Dalam grup Liberal Preper’s anggota saling berbagi berbagai keterampilan dan taktik untuk bertahan dalam peristiwa bencana. Tapi, tidak sedikit juga yang membahas pertahanan diri dan tidak mengharamkan perbincangan mengenai kepemilikan senjata api.
“Mereka (orang-orang konservatif pendukung Trump) menertawakan kami, berpikir bahwa kami adalah sekumpulan orang-orang tanpa senjata. Tapi sebagian dari kami ada yang bersikap ‘hey brengsek, ayo kalau berani, hadapi kami’,” kata Kenny Stabler, salah satu pengurus grup.
Keanggotaan grup yang berjumlah lebih dari 2.000 akun meluas ke berbagai spektrum ideologis, dan tidak dipermasalahkan pengurus grup. Mereka pada akhirnya menyadari bahwa musuh pendukung Trump tidak hanya orang-orang liberal, tapi juga yang anarkis sampai yang kekiri-kirian lainnya.
“Kapitalisme semakin brutal, dan perang adalah bisnis besar. Jadi mungkin orang-orang mengakses internet untuk mendidik diri sendiri dan memahami sedikit lebih banyak tentang apa yang terjadi—itu bukan sesuatu yang buruk untuk dilakukan,” imbuh Stabler.
Chad Huddleston, profesor antropologi di Southern Illinois University, berkata pada Sedacca bahwa kondisi yang sama juga terjadi pada awal pemerintahan Barrack Obama pada 2008. Saat itu gerakan patriot sayap kanan seperti 3 Percenters didirikan dengan karakteristik sebagai kelompok prepper.

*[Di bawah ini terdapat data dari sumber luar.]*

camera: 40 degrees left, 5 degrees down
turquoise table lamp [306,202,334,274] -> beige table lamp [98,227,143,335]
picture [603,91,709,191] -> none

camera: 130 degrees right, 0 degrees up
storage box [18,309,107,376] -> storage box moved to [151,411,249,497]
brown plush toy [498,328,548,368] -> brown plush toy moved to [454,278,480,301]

Huddleston menyebut bencana alam dan problem finansial sebagai faktor pendorong makin populernya gerakan prepper. Ia mencontohkan badai Katrina pada 2005, yang menghancurkan negara bagian New Orleans, dan krisis tahun 2008 yang menghantam sistem finansial dan pasar perumahan nasional.

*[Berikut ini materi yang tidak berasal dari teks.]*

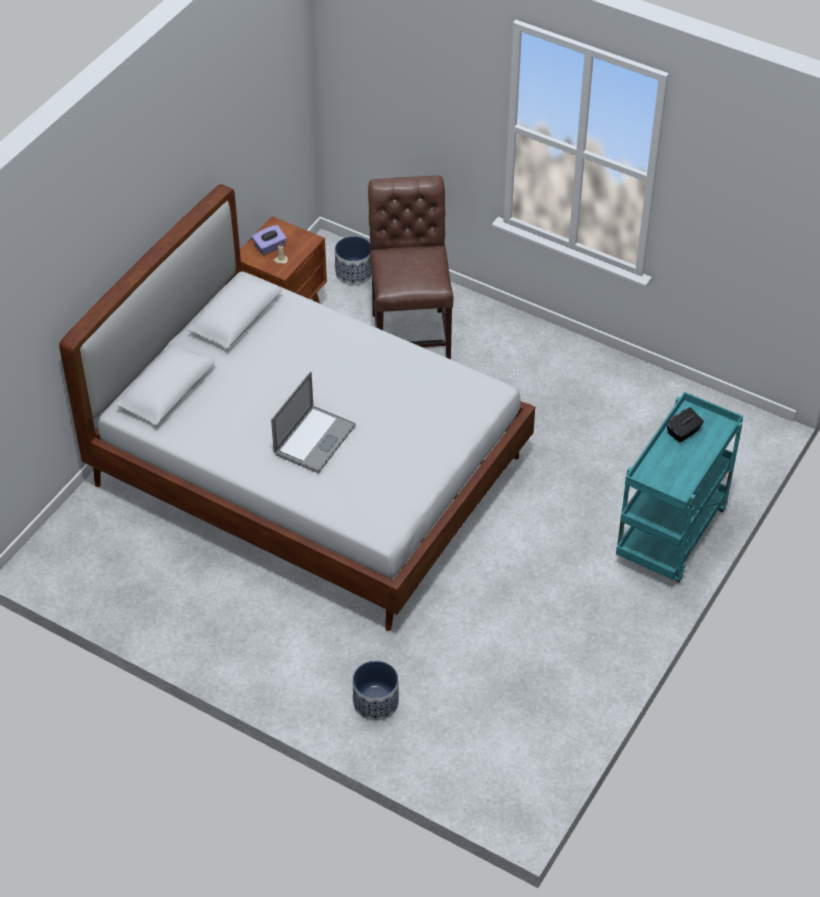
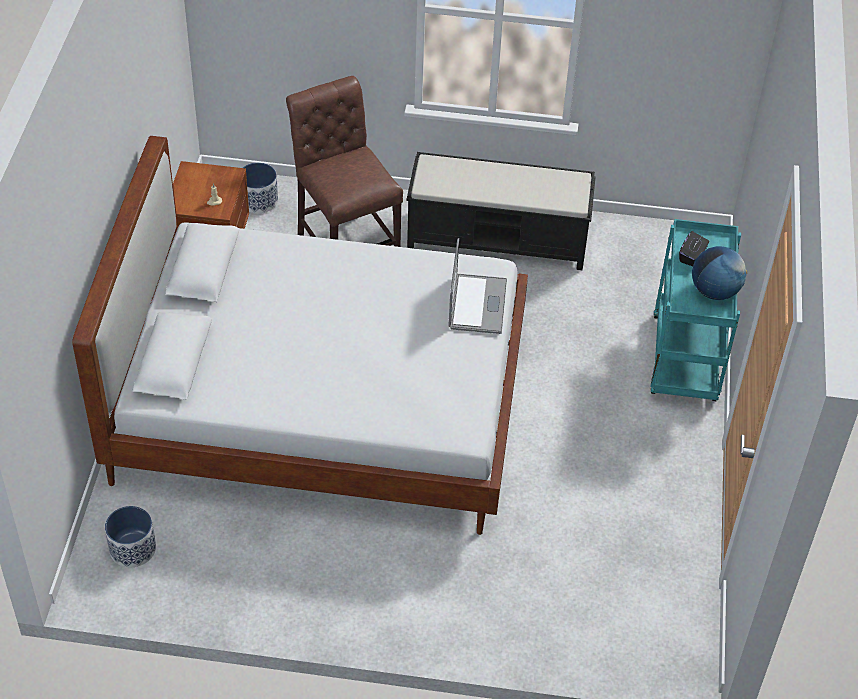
camera: 25 degrees left, 0 degrees up
purple tissue box [252,225,287,255] -> none
laptop [271,372,356,473] -> laptop moved to [448,238,507,334]
planter [353,661,399,721] -> planter moved to [105,506,156,567]
none -> black bench [407,152,596,270]
none -> globe [692,246,747,300]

Kaum prepper sebenarnya tidak hanya ada di Amerika. Mereka ada Australia, Inggris, dan negara-negara lain. Hanya saja prepper di Amerika memiliki reputasi sebagai salah satu golongan paling paranoid karena banyak dari mereka yang menghubung-hubungkannya dengan kiamat.
Dalam laporan Tirto sebelumnya dibahas bagaimana orang kaya di Negeri Paman Sam ramai-ramai membangun bunker yang diklaim bisa melindungi diri dari kiamat. Saking larisnya, sejumlah investor bahkan telah melirik pembangunan bunker sebagai lahan bisnis baru.

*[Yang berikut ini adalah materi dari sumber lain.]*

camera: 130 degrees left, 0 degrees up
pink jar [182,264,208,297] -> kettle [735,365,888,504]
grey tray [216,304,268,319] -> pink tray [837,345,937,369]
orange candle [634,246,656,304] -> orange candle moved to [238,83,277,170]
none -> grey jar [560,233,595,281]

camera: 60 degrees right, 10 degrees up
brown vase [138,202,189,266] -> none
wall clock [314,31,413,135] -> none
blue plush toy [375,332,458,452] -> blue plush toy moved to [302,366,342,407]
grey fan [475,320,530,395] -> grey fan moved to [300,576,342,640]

Laporan Evan Osnos untuk New Yorker yang berjudul Doomsday Prep for the Super-Rich menyebut Kansas sebagai tempat strategis pembangunan sejumlah bungker.
Namun, sejak Pilpres 2016, kantor imigrasi Selandia Baru mencatat kedatangan 13.401 warga Amerika yang sebagian di antaranya membangun bungker. Peter Thiel, pendukung Trump dari Silicon Valley, bahkan dikabarkan telah membeli tanah dan memperoleh kewarganegaraan Selandia Baru.
Orang-orang kaya ini berbeda dari warga kelas menengah atau bawah yang hanya mengandalkan basement rumah serta mengandalkan timbunan bahan pokok seadanya.
Isu survivalisme, pada akhirnya, menjadi gambaran telanjang bagaimana ketimpangan antar-kelas di Amerika juga berpengaruh terhadap nasib warganya kala kiamat tiba.